Author talks to high school students about trauma, life

  • Author A.S. King, second from right in the front row, with students at Greenfield High School. King spent a day at the high school, including a school-wide assembly. CONTRIBUTED PHOTO/FRANCESCA PASSIGLIA ​​​​​​​

  • Young-adult author A.S. King speaks to students during an all-student assembly at Greenfield High School on Friday. STAFF PHOTO/ANITA FRITZ

  • Young-adult author A.S. King speaks to students during an all-student assembly at Greenfield High School on Friday. STAFF PHOTO/ANITA FRITZ

Staff Writer
Published: 10/11/2019 11:30:55 PM

GREENFIELD — Award-winning young adult author A.S. King asked several hundred Greenfield High School students Friday morning to look for their “own cans of succotash and examine their suitcases.”

Before King (Amy Sarig King) asked those questions, though, she explained to students how she became a writer because of a can of succotash and several English teachers who didn’t give up on her.

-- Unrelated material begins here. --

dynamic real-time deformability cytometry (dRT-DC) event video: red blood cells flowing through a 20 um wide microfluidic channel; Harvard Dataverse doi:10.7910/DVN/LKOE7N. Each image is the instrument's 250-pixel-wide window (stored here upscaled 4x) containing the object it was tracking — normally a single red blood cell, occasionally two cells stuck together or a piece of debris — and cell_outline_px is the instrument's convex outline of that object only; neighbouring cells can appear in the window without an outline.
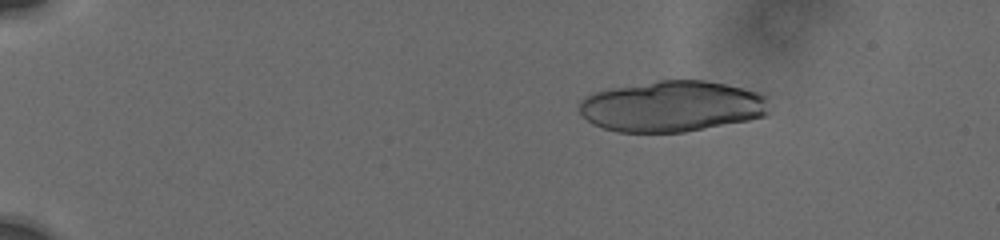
{"species": "human", "species_latin": "Homo sapiens", "temperature_condition": "cold", "stored_images_in_passage": 7, "camera_frame_rate_fps": 3000, "um_per_image_px": 0.085, "donor": {"sex": "male"}, "frame": {"image": 1, "passage_image": 1, "time_ms": 0.0, "image_size_px": [1000, 240], "cell_outline_px": [[768, 112], [764, 116], [748, 120], [684, 132], [616, 132], [592, 124], [580, 112], [580, 100], [584, 96], [592, 92], [612, 88], [660, 80], [704, 80], [744, 88], [760, 92], [768, 96]], "centroid_in_image_um": [57.12, 9.03], "position_along_channel_um": 27.9, "area_um2": 56.53}}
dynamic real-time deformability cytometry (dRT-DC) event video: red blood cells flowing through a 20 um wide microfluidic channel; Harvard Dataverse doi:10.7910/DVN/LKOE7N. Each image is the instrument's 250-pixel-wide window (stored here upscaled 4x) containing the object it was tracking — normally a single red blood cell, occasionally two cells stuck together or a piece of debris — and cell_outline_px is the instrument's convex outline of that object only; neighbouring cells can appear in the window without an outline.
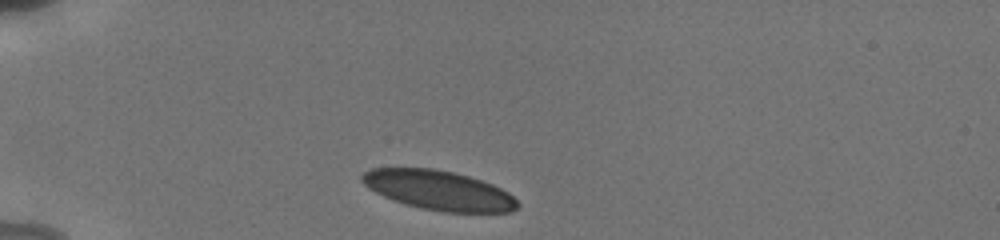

“When I was young, I had to eat all of my vegetables, and I hated succotash,” she started. “Some nights I’d be at the dinner table until 10.”

When she was in ninth grade, she was given an assignment to write, first-person, about a can of succotash. She wrote about the last can of anything on the shelf of the local grocery store during a blizzard.

“I wrote about the loneliest item on the shelf, but it was really about me,” she said. “The truth about succotash is that what I wrote about it was really about myself — I hated myself.”

King writes about trauma in ways pre-teens and teens can relate, covering topics like divorce, depression, racism, human flaws and much more.

She shared a story about a math teacher in seventh grade who told the class not to chew gum and the girls not to raise their hands because they didn’t need to learn math.

“I had my hand up all the time, and he never called on me,” she said. “I gave up on school and myself. I shelved that trauma like I did other trauma, but trauma has a way of sneaking up and tapping you on the shoulder at the weirdest times.”

King said she was bullied and her trauma just got bigger — until she decided to explore and empty her “suitcase,” as she pointed to her head.

King said her emotions and experiences are just some of the vehicles she uses to write her books — 11 of them and a new one, “The Year We Fell From Space,” which is about depression, is coming out Tuesday.

She said when she took a poetry class and started journaling, everything started pouring out. She said what students need to understand, though, is that everyone has to face rejection and she wants them to be prepared. She said she received 500 rejection letters before her first book was published.

King explained that students need to think about others and think about who their friends are and what they stand for — they shouldn’t surround themselves with bullies and negative people because that seeps into their own lives.

“Empty your personal suitcase,” she said several times. “Who packed it, anyway?”

She said that teacher who told the girls in the classroom they didn’t need to learn math was in her suitcase when she unpacked it, along with others who shouldn’t have been allowed there.

“Why did I carry him and others for so long? Why did I allow him and others to make me feel small,” she asked. “Surround yourselves with folks who are cool and positive. Then, repack your suitcase.”

She finished by telling students that “trauma is trauma,” no matter how big or small, and that there are most likely students at the high school who have experienced trauma. She said if it affects them, it’s trauma, and they should find an adult to talk with about it. Then, she reminded them that she is where she is today because of what she had in her suitcase.

The visit was a result of a collaboration between Greenfield High School Librarian Jessica Pollock and Greenfield Public Library Teen Librarian Francesca Passiglia, who received a Greenfield Local Cultural Council Grant, as well as funding from Greenfield Public Schools and the Friends of the Greenfield Public Library.

The day started at 8:15 with King’s presentation, “On Being a Superhero: An Exploration of Your Personal Suitcase.” King stayed the day for other activities in classrooms and for a book-signing.

During the 60-minute all-school assembly, King, who lives in Pennsylvania, asked students to consider their past experiences and how they can shape their future and learn from mistakes, rather than be defined by them.

King, who was called “One of the best (young adult) writers working today” by the New York Times Book Review, writes young adult fiction, exploring ongoing themes of teens learning to deal with and process trauma.

According to Pollock, students at the high school voted by grade on which of King’s books they’d like to read, and each grade participated in workshops in advance of her visit, where they explored the books they read and did writing exercises and art related to those books.

“We hope that by bringing authors to the school, we can instill a love of reading and an appreciation of the writing process in the students,” Passiglia said.

Toward the end of the presentation, King took questions from students, who asked everything from what her astrological sign is (Pisces) to whether she likes basketball and video games to details about some of her favorite characters and who they are based on.

Last year, Sara Farizan, author of “Here to Stay” spoke and Pollock and Passiglia said they have invited Jarrett Krosoczka, author of “Hey Kiddo,” to speak in fall 2020.